Sure, but what? Owners and managers can't help but be nervous about seeing their huge investments in top players jeopardized by lawsuits and bad publicity, and though a few ball clubs have curfews, it's hard for them to tell their million-dollar men what to do after hours. Women are becoming more courageous about going public with reports of sexual abuse, but their failure to win cases or, sometimes, even press charges suggests there may also be questionable circumstances. At least there are signs the players themselves are becoming more wary. Worries about women are "extremely big right now," says Sam McDowell, director of the employee-assistance programs for the Texas Rangers and the Toronto Blue Jays. " You have [women] who are out for one thing only, and that's to get money from a ballplayer."
Well, maybe a few players are more wary. As teams wrapped up the last weeks of spring training, when managers bear down and the wives and kids arrive, ballplayers were still hitting the bars of the Florida coast, and the baseball "annies," as they're known, were still out looking for them. "We can't wait for the Mets or the Dodgers to get here-they lead interesting lives," says waitress Carrie Kleene, who dated a Dodger last season. "Every time January rolls around, it's a whole new set of guys. Everyone goes on a diet to look good for them."
And that they do, in their spandex bike pants, tight dresses, bulging bra tops and "big hair." The players tell stories of girls who write their phone numbers in the crotch of their panties and throw them into the dugout, who flash bare breasts and stake out their hotels. Richard Goodman, front-desk supervisor at the Palm-Aire Spa Resort in Pompano Beach, says he receives about 40 calls from women per player per night when the Yankees are in residence, and I only work the 3 to 11 p.m. shift."
What's the appeal of ballplayers? A waitress at a restaurant in Clearwater has done a careful study. "They've got nice butts," she says. Dating a ballplayer is "something to look back on and tell your kids," says Christi Russ, 20, of Lakeland, who dated a minor-league player last year. The minor leaguers tend to be more accessible, and many women dream of ascending to the majors with them. "Those were the funnest days of my life," says Tamra Soto, 23, who met her husband, then a minor-league pitcher, when she accompanied friends to a hotel room seven years ago. "You would just go to their room, knock on the door."

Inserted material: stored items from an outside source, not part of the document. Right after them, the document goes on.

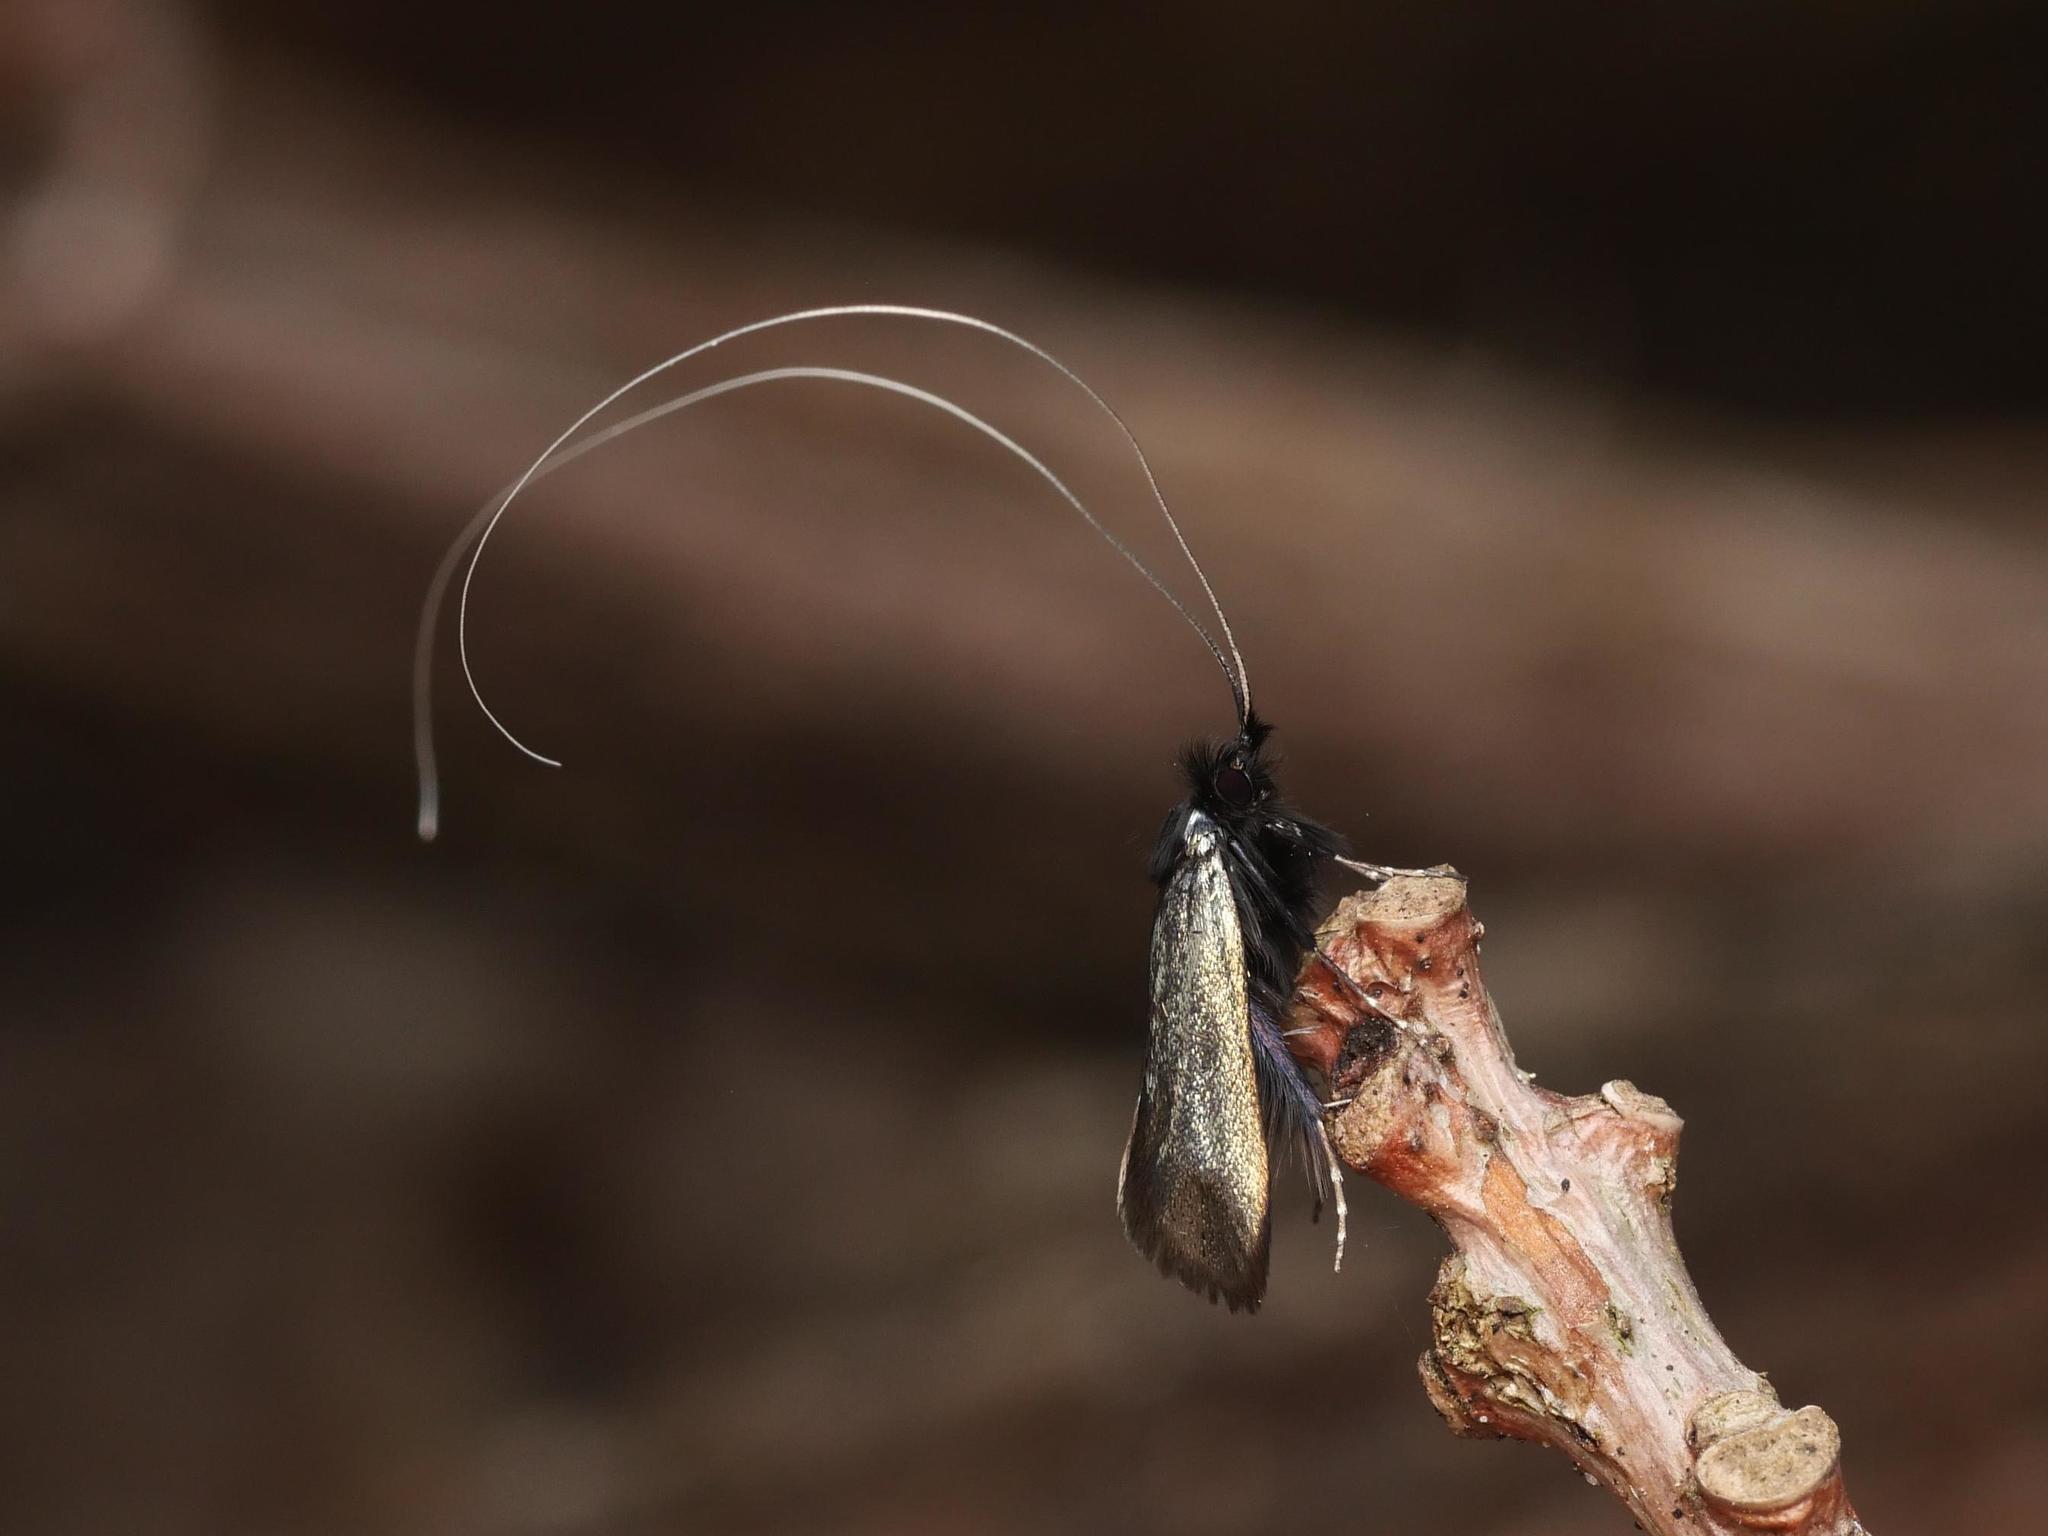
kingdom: Animalia
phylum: Arthropoda
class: Insecta
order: Lepidoptera
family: Adelidae
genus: Adela
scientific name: Adela viridella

Many of the women vehemently deny they are "groupies." Lora Vaughan, a 33-year-old nurse who began dating Atlanta Braves three years ago, explained the distinction one night at Club Safari in West Palm Beach as a group of clearly intoxicated women flirted with players nearby. "Those are the drunken sluts-they give girls like us a bad name, " says Vaughan. " I definitely separate myself from [the groupies]," says Autumn Kilanowski, 23, who dated a Mets player this year and plans to visit him in New York. So does her roommate Beth Lahtela, 24, who went out with another Met. "We plan to stay in touch," she says. " But you know how that goes. I'm being realistic." Those who aren't can get their hearts broken. Vicky, a 26-year-old actress who goes to spring training in Palm Springs, Calif., says she's been dating a ballplayer for five years, during which time he divorced and married someone else. Why does she stay with him? " I ask myself that one all the time," she says. "I'd say it makes me feel like I'm somebody, but that sounds sick, doesn't it?"

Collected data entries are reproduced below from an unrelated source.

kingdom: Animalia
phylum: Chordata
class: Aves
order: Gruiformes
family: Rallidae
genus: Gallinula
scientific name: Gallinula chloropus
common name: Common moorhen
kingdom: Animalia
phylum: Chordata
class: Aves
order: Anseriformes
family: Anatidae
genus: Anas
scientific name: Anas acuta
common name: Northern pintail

As it happens, marrying a player isn't always bliss. Night games, long absences and the constant swarm of groupies can strain even the best of marriages. "I'll pick up the phone and they'll still ask to speak to him," says Joy Cuyler, wife of Detroit Tigers center-fielder Milt Cuyler. "He'll tell them he's married. The next question is, 'Are you happily married?"' What groupies don't realize is that "you take the baseball away, you take the money away, and you've got an ordinary guy."
Many of the players profess outright disdain for these women. "They're pigs, wenches, whores, water buffaloes, beep, beep, beep," says one Atlanta Braves rookie. Others admit to being tempted by the provocative clothes and come-on stares. "Women are a great release," explains a minor leaguer in the Phillies organization. He says that even in the age of AIDS many players still sleep around, and don't worry about how carousing might affect their playing. And he claims some coaches aren't big on enforcing curfews. " The coaches are out, too. The coaches were players. Is the pot going to call the kettle black?"
Two young women sitting in Cruzan's Liquor Stand in Jensen Beach the night the rape investigation was dropped seemed to understand the rules of the game. Ballplayers who pick up girls in bars "want [sex]-a girl should know that," says Verona Benner, 21. "You can't be calling the next morning. You can't be getting pissed off," agreed her friend Heather Wright, 21. The implication was clear: if you get mixed up in this scene, you've got to know the dangers. Those two, at least, concluded it wasn't worth it.